- WHAT YOU ARE ASKED TO DO:
Please find the lines in the following records that hold "Right", and copy them.

Stored dataset items:
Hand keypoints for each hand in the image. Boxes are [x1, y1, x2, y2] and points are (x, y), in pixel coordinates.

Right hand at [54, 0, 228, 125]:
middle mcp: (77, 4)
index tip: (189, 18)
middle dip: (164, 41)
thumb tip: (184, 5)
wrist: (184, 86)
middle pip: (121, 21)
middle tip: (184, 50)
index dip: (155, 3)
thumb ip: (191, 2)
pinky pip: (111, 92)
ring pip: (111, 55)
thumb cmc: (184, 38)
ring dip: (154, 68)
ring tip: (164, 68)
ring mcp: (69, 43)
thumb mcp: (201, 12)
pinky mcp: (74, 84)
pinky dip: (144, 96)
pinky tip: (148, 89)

---

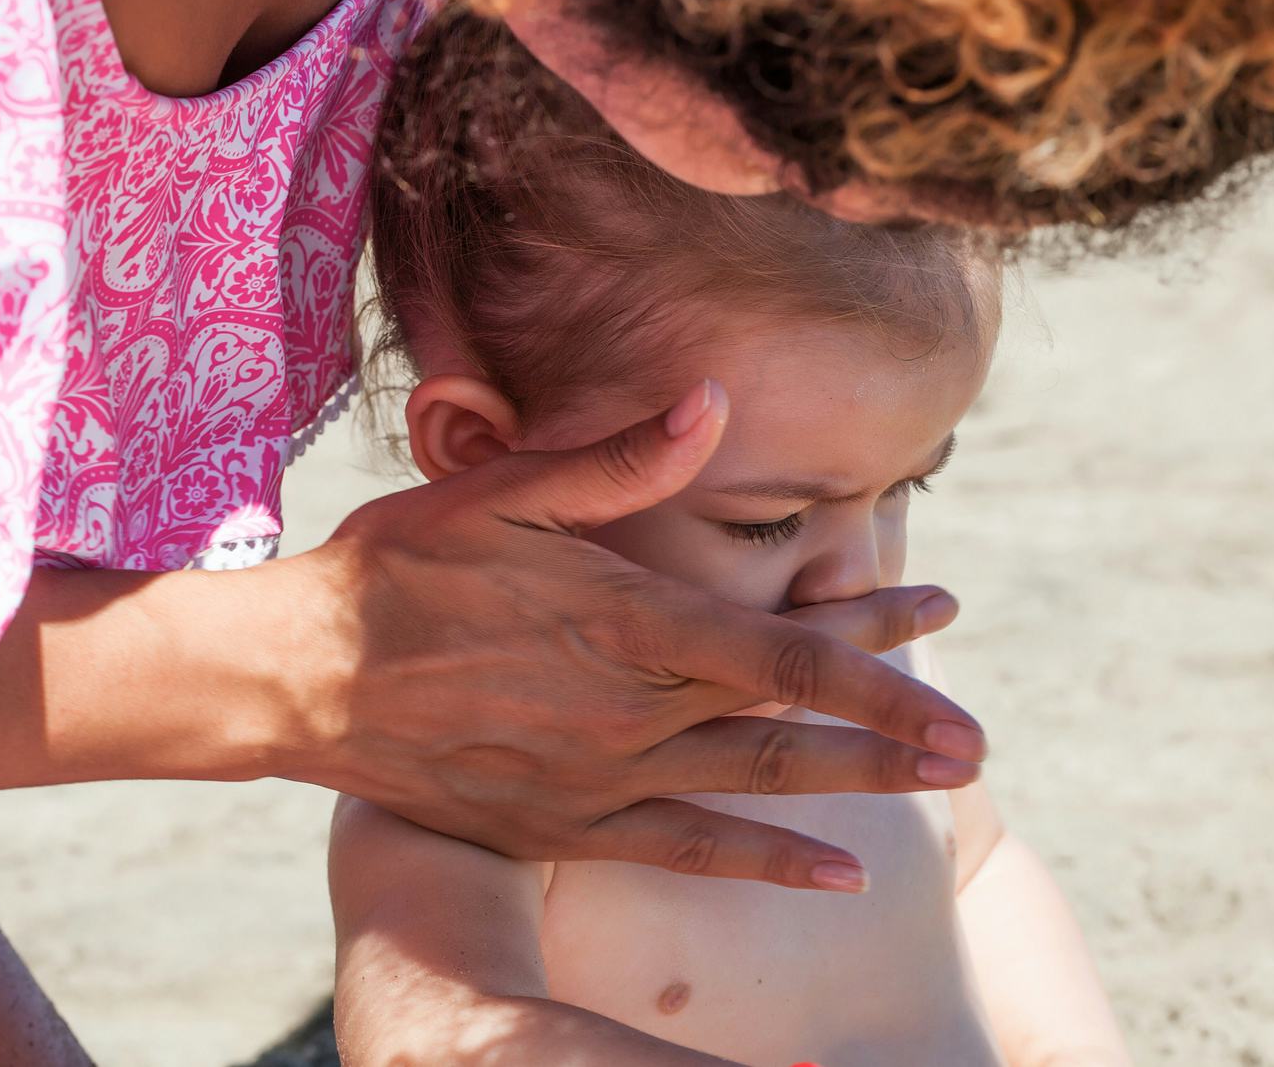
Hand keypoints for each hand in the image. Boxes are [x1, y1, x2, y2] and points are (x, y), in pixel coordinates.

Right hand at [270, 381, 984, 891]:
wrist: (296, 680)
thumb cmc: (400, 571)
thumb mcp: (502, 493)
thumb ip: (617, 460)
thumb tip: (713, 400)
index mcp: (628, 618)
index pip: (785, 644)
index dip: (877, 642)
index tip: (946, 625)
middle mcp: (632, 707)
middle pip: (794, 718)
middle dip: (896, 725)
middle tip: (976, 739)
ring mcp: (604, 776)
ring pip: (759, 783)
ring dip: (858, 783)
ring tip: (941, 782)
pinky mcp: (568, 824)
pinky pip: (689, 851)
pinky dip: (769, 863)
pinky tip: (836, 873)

--

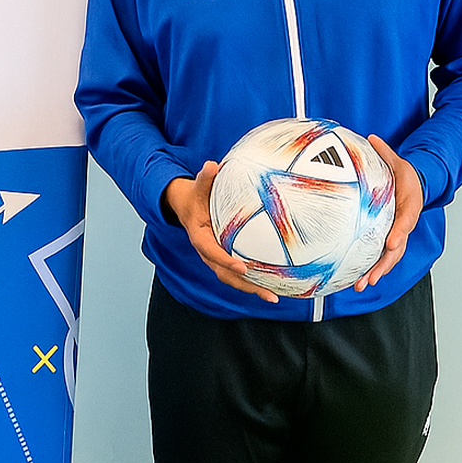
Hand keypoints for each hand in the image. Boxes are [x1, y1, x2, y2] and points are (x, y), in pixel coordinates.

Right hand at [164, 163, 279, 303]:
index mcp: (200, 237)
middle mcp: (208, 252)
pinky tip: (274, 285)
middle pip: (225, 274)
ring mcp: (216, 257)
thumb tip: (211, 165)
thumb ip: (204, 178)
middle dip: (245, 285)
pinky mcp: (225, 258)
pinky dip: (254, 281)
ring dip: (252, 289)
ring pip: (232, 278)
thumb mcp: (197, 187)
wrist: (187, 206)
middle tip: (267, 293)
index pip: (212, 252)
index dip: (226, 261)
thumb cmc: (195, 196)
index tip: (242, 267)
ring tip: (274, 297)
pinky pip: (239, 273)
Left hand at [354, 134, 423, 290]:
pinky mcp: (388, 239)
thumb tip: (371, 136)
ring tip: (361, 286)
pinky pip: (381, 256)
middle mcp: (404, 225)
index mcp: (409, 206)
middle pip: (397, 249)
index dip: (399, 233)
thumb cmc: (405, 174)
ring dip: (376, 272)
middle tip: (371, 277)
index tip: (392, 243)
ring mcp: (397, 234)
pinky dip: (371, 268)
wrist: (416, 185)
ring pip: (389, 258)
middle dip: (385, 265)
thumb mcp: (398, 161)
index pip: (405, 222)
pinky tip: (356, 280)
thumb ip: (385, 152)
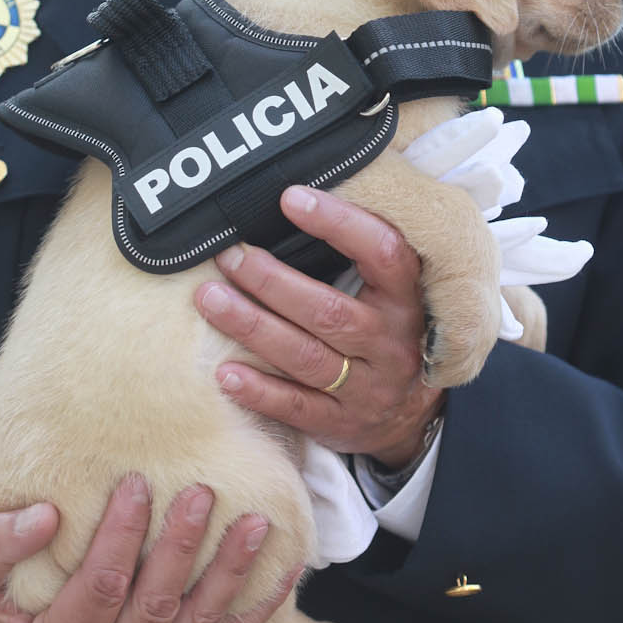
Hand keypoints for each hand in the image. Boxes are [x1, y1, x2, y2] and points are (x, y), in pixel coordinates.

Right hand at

- YOUR RESPONSE:
Right hand at [54, 0, 228, 125]:
Right hand at [270, 381, 984, 891]:
Right hand at [164, 163, 279, 303]:
Right hand at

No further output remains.